The 2008 Russo-Georgian War: Putin’s green light

On August 8, 2008, Russian forces began the invasion of Georgia, marking the start of Europe’s first twenty-first century war. The conflict itself was over within a matter of days, but the repercussions of the Russo-Georgian War continue to reverberate thirteen years on, shaping the wider geopolitical environment.

The international reaction to Russia’s military campaign in Georgia was to prove remarkably muted, with Moscow suffering few negative consequences. On the contrary, EU leaders led calls for a ceasefire that appeared to favor Russian interests, while the US under the new Obama administration was soon calling for a reset in relations with the Kremlin.

Understandably, many in Moscow interpreted this accommodating approach as an informal invitation for further acts of aggression in Russia’s traditional sphere of influence. Six years after the Russo-Georgian War, Russia embarked on a far more comprehensive military campaign against Ukraine, where Moscow continues to occupy Crimea and large swathes of eastern Ukraine’s Donbas region.

The 2008 Russo-Georgian War is now widely recognized as a landmark event in the transition from the era of post-Soviet cooperation between Russia and the West towards today’s Cold War climate. The Atlantic Council invited a range of experts to share their views on the legacy of the conflict and its impact on the international security environment.

John Herbst, Director, Eurasia Center, Atlantic Council: Thirteen years ago, Europe experienced major power aggression for the first time since Hitler’s defeat in 1945. Russian troops attacked and defeated Georgian forces in a short war that Moscow and its proxies in South Ossetia provoked. The reaction of the West was slow and weak. French President Nicolas Sarkozy negotiated ceasefire terms that Moscow largely violated without consequence. The Kremlin learned that the West preferred to ignore or at least minimize Russian bad behavior in the so-called Near Abroad.

Moscow applies this lesson in Georgia today as it regularly moves the demarcation line between South Ossetia and the rest of Georgia a few meters further into the country.
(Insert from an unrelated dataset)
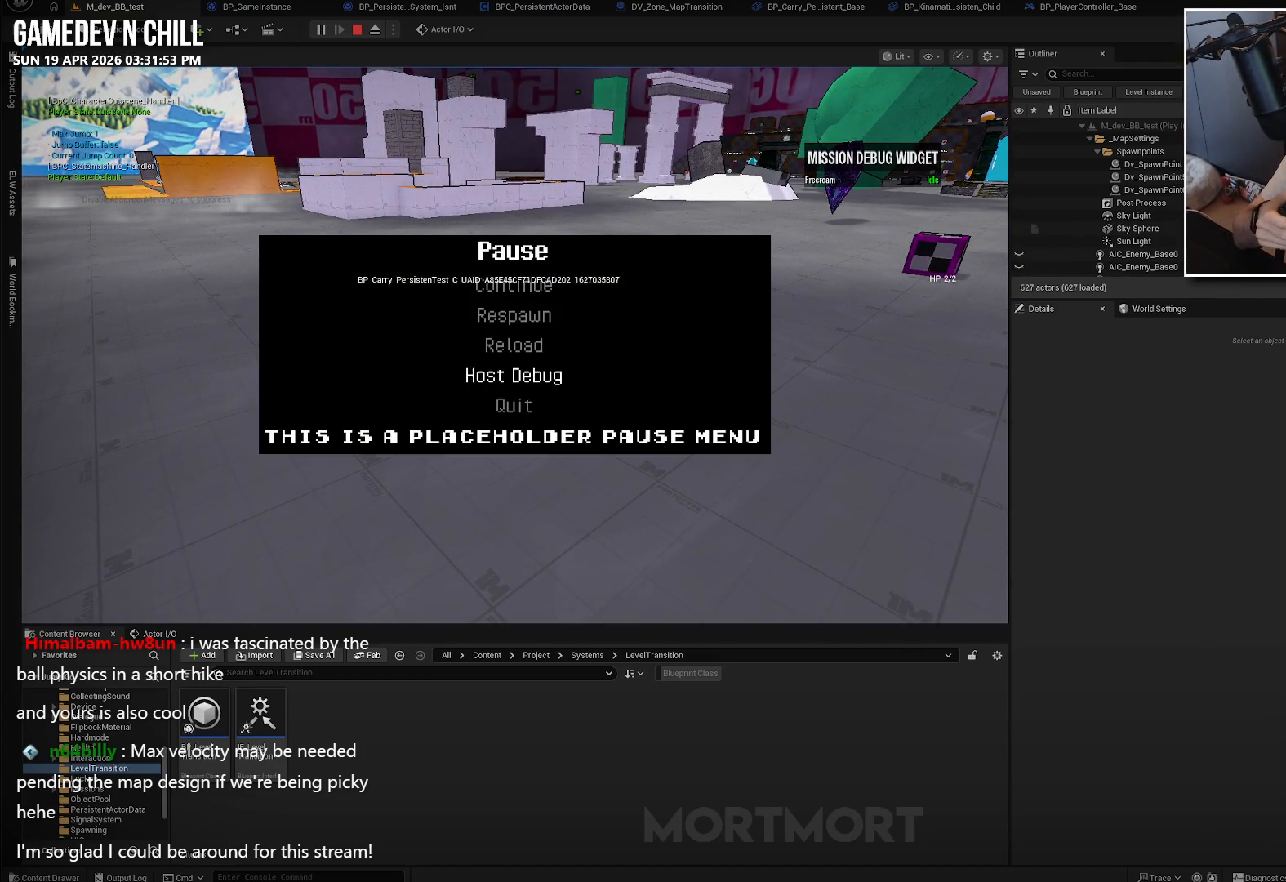
Gameplay with a controller (Xbox layout); each line is a JSON object with the inputs held at the frame after it. "events" lists button and stick changes between this image and that frame as [ms after this image, input, new state], when the widget could be followed in between.
{"buttons": [], "left_stick": "center", "right_stick": "center", "events": [[334, "DPAD_UP", "down"], [434, "DPAD_UP", "up"]]}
Russia also applied the lessons of 2008 in Crimea and Donbas. It took the West some time, and the July 2014 shooting down of the MH17 passenger airliner, to impose serious sanctions on Moscow for its aggression in Ukraine.

If US President Joe Biden would like to demonstrate the fresh resolve in dealing with Moscow that he promised as a candidate, he should announce contingency sanctions that the US will apply the next time Moscow “adjusts” that internal demarcation line in Georgia.

Matthew Bryza, Nonresident Senior Fellow, Atlantic Council: The weak international response to Russia’s invasion of Georgia greenlighted Russia’s subsequent military assault on Ukraine.

Many senior officials of transatlantic governments with whom I worked to mediate the conflicts over Georgia’s breakaway regions of South Ossetia and Abkhazia condemned Russia’s invasion, but also blamed then-Georgian President Mikheil Saakashvili for provoking Vladimir Putin.

Hence, the ceasefire agreement brokered by French President Nicolas Sarkozy was one-sided in favor of Moscow, while the subsequent EU report about the five-day war (incorrectly) blamed Georgia for firing the first shots. Later in 2008, Paris announced plans to sell Russia a Mistral-class helicopter carrier, prompting a Deputy Chief of the Russian General Staff to declare how much easier it would have been to defeat Georgia with the ship already in Russia’s arsenal.

But neither did Washington do much to deter future Russian military aggression in the Black Sea region. Days after the ceasefire in Georgia, the Bush administration rejected Tbilisi’s request for anti-tank and air defense weapons. And a few months later, the new Obama administration awarded Moscow with its “Russia Reset” policy. Based on this reaction, Putin could only have concluded that the benefits of invading Ukraine would exceed the costs.

Alexander Vershbow, Distinguished Fellow, Atlantic Council: Russia’s 2008 invasion of Georgia brought the West’s relations with Russia to their lowest point since the 1980s. Coming less than six months after NATO’s Bucharest Summit, which had declared that Georgia and Ukraine would be NATO members one day, the invasion was a direct challenge to both countries’ right to choose a Euro-Atlantic future.

The invasion of Georgia should have been a wake-up call to the international community, a clear signal that Western efforts since the fall of the Berlin Wall to integrate Russia in a collective security framework had failed. Yet a year later, the US and its allies decided to try again, to “reset” relations with Moscow, and to continue to treat Russia as a strategic partner rather than an adversary.

Only after the illegal annexation of Crimea and the launch of Moscow’s hybrid war in eastern Ukraine did the West finally acknowledge that Putin’s Russia had become a revisionist power seeking to reestablish its dominion over the eastern half of Europe. We can only speculate whether a firmer and more clear-eyed Western response in 2008 could have prevented the tragic events of 2014.